How Luxury Automakers Are Joining the Fight Against COVID-19

You’ve heard of Ford’s efforts, but what about Lamborghini and Aston Martin?

Lamborghini is making face masks and shields for medical workers
Lamborghini upholstery workers sewing surgical masks for S. Orsola Hospital.
Automobili Lamborghini S.p.A.

You’ve no doubt heard of the plans the world’s largest automakers are cobbling together to fight the coronavirus pandemic, including Ford and GM producing medical supplies and Jaguar Land Rover deploying a fleet of new Defenders. They’re not the only car companies lending a hand, though.

Luxury automakers like Lamborghini, Aston Martin and McLaren — whose vehicles are normally the playthings of the one percent — are also diverting their factories, vehicles and staff to serve the greater public good.
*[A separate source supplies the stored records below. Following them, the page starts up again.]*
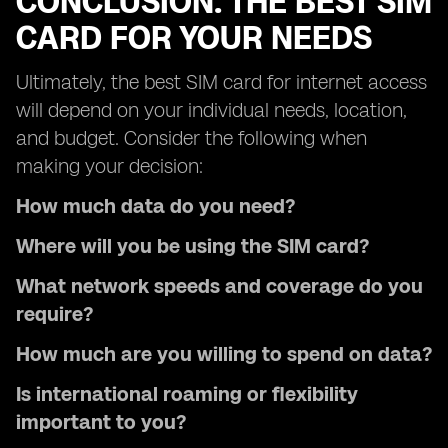
CONCLUSION: THE BEST SIM
CARD FOR YOUR NEEDS
Ultimately, the best SIM card for internet access
will depend on your individual needs, location,
and budget. Consider the following when
making your decision:
How much data do you need?
Where will you be using the SIM card?
What network speeds and coverage do you
require?
How much are you willing to spend on data?
Is international roaming or flexibility
important to you?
While most of their factories have stopped making sports cars and grand tourers for the time being, here’s how some of these automakers are aiding COVID-19 relief efforts.
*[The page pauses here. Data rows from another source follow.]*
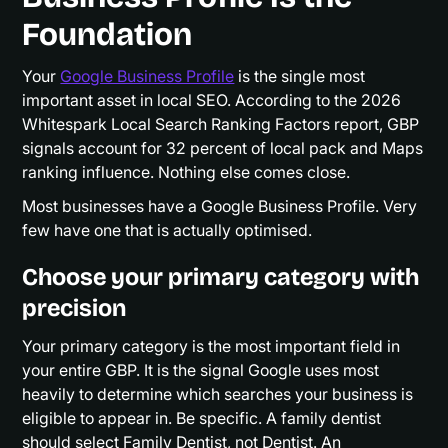
Foundation
Your
Google Business Profile
is the single most
important asset in local SEO. According to the 2026
Whitespark Local Search Ranking Factors report, GBP
signals account for 32 percent of local pack and Maps
ranking influence. Nothing else comes close.
Most businesses have a Google Business Profile. Very
few have one that is actually optimised.
Choose your primary category with
precision
Your primary category is the most important field in
your entire GBP. It is the signal Google uses most
heavily to determine which searches your business is
eligible to appear in. Be specific. A family dentist
should select Family Dentist, not Dentist. An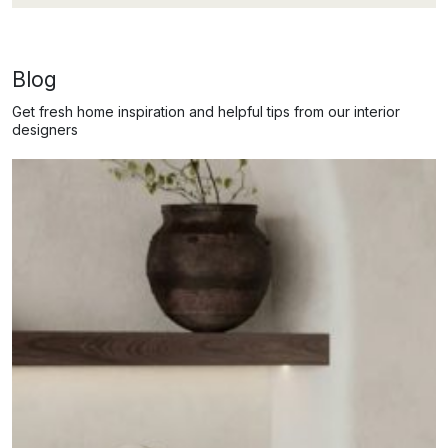
Blog
Get fresh home inspiration and helpful tips from our interior
designers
On Tuesday, the Italian marque announced its historic Sant’Agata Bolognese facility would start producing surgical masks and protective plexiglass shields which would be “validated by the Department of Medical and Surgical Sciences of the University of Bologna and then delivered to the Policlinico S. Orsola-Malpighi” hospital. In a less tangible but no less affecting show of support, they’ll also be lighting up their headquarters every night with the colors of the Italian flag.

Aston Martin 

Paul Spire, president of Aston Martin Works, took to Twitter on March 27 to announce that they would be fixing cars of local healthcare workers on the frontlines of COVID-19 for free — whether they were Aston Martins or not

McLaren, Rolls-Royce, Mercedes and more

This week in the U.K., the McLaren Group announced it was joining a consortium of “businesses from across the aerospace, automotive and medical sectors” to produce thousands of complete medical ventilators, as well as individual components. The group includes Formula 1 teams like McLaren and Mercedes as well as U.K.-based companies like Rolls-Royce.


CEO Oliver Blume said last week that the German automaker is donating five million euros to charitable organizations responding to the coronavirus pandemic, as well as offering vehicles with drivers for “the transport of relief supplies.” At the moment, the company isn’t producing medical supplies, but he said that could change.

This is not a comprehensive list, but it’s a good reminder that everyone — even companies that make cars that cost more than your house — can play a part in flattening the curve.